§ **Work request**: Below are some records; work out how many of their lines contain "Коллекция" and give the number only.

☆ ☆ ☆ ☆ ☆

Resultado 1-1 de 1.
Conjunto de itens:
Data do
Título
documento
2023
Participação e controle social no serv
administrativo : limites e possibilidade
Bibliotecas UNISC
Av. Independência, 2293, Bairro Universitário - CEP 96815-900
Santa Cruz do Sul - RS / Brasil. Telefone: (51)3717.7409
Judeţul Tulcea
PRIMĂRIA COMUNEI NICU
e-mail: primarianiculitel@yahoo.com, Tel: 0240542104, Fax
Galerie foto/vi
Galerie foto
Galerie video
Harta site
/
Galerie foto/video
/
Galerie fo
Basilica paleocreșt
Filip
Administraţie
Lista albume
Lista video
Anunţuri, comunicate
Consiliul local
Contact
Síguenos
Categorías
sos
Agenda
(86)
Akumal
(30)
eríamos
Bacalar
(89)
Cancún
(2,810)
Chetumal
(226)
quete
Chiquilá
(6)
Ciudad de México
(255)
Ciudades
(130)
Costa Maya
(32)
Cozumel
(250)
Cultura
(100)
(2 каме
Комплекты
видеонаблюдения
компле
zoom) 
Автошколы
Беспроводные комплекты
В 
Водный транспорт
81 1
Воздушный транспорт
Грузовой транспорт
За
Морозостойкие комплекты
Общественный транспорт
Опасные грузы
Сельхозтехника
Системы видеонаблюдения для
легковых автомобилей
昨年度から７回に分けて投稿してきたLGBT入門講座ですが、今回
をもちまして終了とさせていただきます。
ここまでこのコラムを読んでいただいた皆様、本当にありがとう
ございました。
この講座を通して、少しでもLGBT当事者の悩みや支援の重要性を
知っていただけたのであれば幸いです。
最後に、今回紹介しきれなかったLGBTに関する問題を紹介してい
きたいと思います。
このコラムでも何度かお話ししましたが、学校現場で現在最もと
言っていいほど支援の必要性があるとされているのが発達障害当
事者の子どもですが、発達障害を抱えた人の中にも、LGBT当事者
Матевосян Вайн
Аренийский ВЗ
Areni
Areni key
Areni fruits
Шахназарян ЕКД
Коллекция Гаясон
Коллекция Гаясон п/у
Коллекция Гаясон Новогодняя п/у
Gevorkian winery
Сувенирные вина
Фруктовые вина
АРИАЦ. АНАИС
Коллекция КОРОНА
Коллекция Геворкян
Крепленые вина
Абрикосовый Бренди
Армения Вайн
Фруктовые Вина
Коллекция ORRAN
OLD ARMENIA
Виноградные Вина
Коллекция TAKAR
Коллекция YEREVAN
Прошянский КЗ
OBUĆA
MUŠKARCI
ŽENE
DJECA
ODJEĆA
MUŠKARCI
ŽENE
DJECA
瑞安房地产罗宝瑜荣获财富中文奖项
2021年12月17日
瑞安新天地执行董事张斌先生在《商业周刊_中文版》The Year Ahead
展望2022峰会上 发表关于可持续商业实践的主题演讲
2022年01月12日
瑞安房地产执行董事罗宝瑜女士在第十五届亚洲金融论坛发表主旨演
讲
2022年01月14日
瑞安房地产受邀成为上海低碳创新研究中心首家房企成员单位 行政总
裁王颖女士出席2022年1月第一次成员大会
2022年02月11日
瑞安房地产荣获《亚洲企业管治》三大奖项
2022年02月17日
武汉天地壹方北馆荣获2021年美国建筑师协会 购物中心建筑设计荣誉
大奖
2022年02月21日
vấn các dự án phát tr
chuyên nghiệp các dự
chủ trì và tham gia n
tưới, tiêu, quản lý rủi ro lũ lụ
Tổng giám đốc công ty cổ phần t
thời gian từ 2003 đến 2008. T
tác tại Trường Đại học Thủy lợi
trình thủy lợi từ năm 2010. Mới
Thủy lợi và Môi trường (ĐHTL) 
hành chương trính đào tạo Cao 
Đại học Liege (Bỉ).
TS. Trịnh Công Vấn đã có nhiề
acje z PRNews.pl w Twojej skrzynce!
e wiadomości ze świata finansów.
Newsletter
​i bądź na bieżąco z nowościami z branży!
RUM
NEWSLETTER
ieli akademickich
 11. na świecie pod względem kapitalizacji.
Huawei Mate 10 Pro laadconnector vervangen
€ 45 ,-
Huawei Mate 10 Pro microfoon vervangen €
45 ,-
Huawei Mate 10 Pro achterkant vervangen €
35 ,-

☆ ☆ ☆ ☆ ☆

§ **Task response**: 8